Dewasa ini, terdapat banyak kasus E. coli yang resisten terhadap beberapa antibiotik. Terutama pada beberapa antibiotik golongan Beta Laktam. Tentunya hal ini sangat mengkhawatirkan mengingat bakteri ini dapat menjadi kebal dan mengakibatkan pengobatan penyakit menjadi tidak efektif lagi. Spesies E. coli yang resisten terhadap beberapa antibiotik ini disebut E. coli penghasil Extended-Spectrum Beta-Lactamase (ESBL). ESBL merupakan enzim yang dihasilkan oleh bakteri E. coli dan berperan terhadap kerusakan struktur antibiotik beta laktam sehingga antibiotik tersebut tidak dapat membunuh bakteri. E. coli penghasil ESBL menjadi perhatian akhir-akhir ini karena bakteri tersebut tidak hanya resisten, namun juga dapat menyebarkan gen resisten terhadap bakteri E. coli lain disekitarnya melalui transfer gen secara horizontal.

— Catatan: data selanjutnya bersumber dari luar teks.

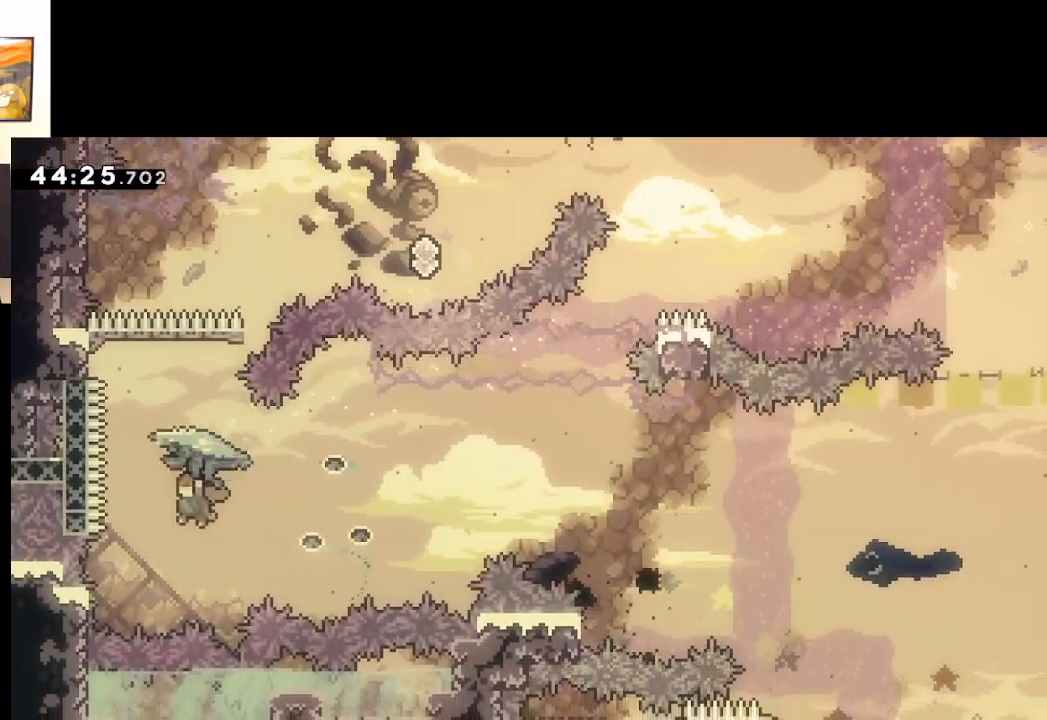
{"buttons": ["A", "X", "L2"], "left_stick": "up", "right_stick": "center", "events": [[167, "left_stick", "up"], [233, "X", "down"], [350, "L2", "down"]]}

Sejumlah penelitian pernah mendapati adanya E. coli penghasil ESBL pada hewan ternak dan hasil ternak yang dijual di pasar tradisional. Penelitian dari Safitri et al (2017), keberadaan E. coli penghasil ESBL dalam produk daging ayam broiler yang dijual di Pasar tradisional di Surabaya ditemukan resisten terhadap ampicillin (100%), cephazolin (48,4%), ceftazidime (13%), cefotaxime (9,6%), ceftriaxone (6,4%) dan tetrasiklin (87,2%).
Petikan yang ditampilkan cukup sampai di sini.